# [WHAT IS EXPECTED]
Copy out the part of the thread on register variables in C and C++ that runs from "3 Answers 3" up to and including "a register variable?)", with "restriction" replaced by "prohibition".

23

In C programming language we are not allowed to use address-of operator(&) with variables which are declared with register storage class specifier.

It gives error: address of register variable ‘var_name’ requested

But if we make a c++ program and perform the same task (i.e use the & with register storage variable) it doesn't gives us any error.

eg.

#include <iostream>
using namespace std;
int main()
{
    register int a;
    int * ptr;
    a = 5;
    ptr = &a;
    cout << ptr << endl;
    return 0;
}

Output :-

0x7ffcfed93624

Well this must be an extra feature of C++, but the question is on the difference between register class storage in C and C++.

4
  • 5
    register is a hint in C++, so compiler is authorized to ignore it. If you take its address then compiler ignore it. Commented Dec 6, 2015 at 14:42
  • 3
    @Jean-BaptisteYunès It's a hint in C too. Commented Dec 6, 2015 at 14:44
  • 2
    probably no modern compiler support register keyword anyway
    – David Haim
    Commented Dec 6, 2015 at 14:46
  • You are not making a reference to a register variable; you are making a pointer to a register variable. On many platforms, registers do not belong to the addressing space and thus don't have addresses, in other words, you can't point to a register. When making a pointer to a register variable, compilers may put the variable onto the stack or assign the variable to a temporary memory location, so that a pointer can be created. Commented Dec 6, 2015 at 20:08

3 Answers 3

21

The restriction on taking the address was deliberately removed in C++ - there was no benefit to it, and it made the language more complicated. (E.g. what would happen if you bound a reference to a register variable?)

# [PROVIDED MATERIAL]
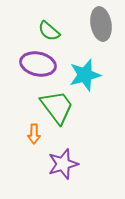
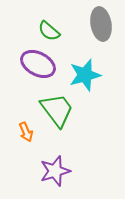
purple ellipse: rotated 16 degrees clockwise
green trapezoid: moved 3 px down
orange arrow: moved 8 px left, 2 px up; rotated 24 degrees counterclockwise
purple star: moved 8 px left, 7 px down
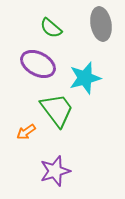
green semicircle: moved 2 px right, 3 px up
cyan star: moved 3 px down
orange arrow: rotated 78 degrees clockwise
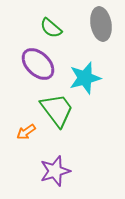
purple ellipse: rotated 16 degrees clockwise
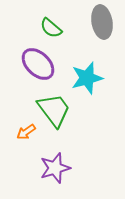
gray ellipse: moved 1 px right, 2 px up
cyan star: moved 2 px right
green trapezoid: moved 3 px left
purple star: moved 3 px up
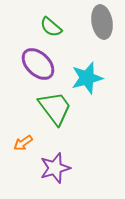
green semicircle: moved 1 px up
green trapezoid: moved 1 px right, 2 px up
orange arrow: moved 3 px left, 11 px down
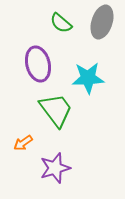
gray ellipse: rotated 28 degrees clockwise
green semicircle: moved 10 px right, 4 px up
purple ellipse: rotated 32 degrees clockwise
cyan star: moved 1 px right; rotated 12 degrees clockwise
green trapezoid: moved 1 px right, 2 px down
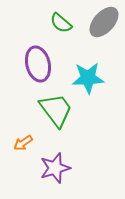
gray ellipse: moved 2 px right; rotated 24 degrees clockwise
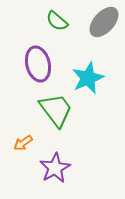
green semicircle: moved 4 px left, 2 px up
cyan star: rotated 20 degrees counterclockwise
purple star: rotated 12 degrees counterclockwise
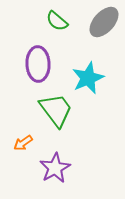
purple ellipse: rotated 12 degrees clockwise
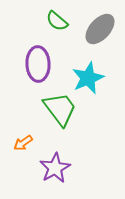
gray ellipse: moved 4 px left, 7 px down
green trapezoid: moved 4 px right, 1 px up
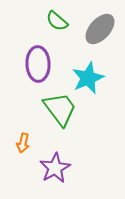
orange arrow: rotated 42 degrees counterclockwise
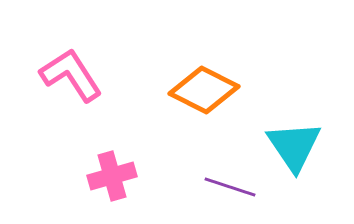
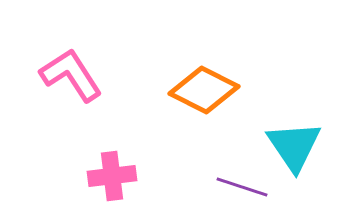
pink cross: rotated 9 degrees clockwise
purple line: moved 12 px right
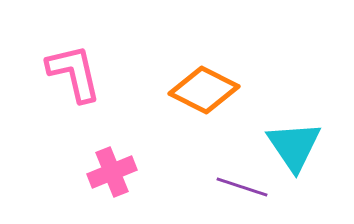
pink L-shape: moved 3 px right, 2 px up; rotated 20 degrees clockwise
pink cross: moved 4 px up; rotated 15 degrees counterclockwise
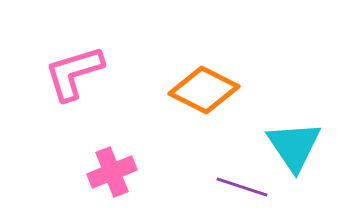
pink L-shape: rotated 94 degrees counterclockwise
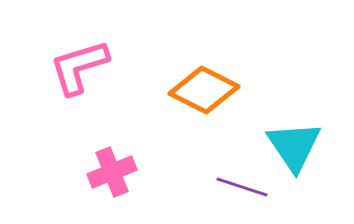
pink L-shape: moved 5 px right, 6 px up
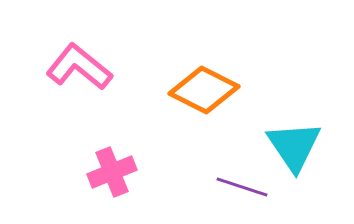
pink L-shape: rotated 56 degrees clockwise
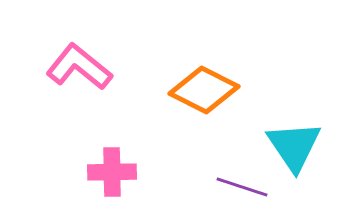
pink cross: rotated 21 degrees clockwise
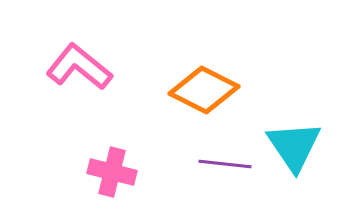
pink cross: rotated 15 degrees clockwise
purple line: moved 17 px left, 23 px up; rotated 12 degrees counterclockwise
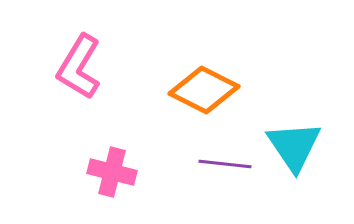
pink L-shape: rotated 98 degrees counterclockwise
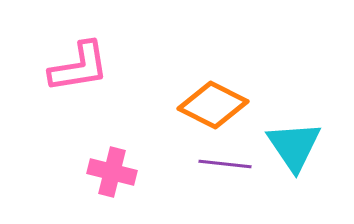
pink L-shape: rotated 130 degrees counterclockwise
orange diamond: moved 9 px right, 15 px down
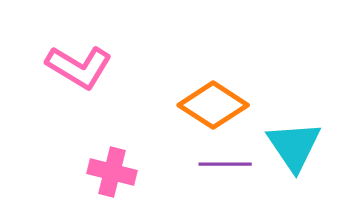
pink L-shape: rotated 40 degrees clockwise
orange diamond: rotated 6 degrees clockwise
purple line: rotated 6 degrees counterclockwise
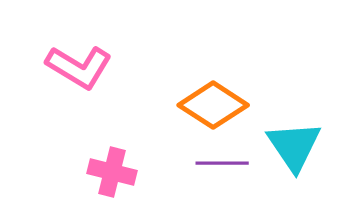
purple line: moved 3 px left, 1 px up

# [RESPONSE]
3 Answers 3

21

The prohibition on taking the address was deliberately removed in C++ - there was no benefit to it, and it made the language more complicated. (E.g. what would happen if you bound a reference to a register variable?)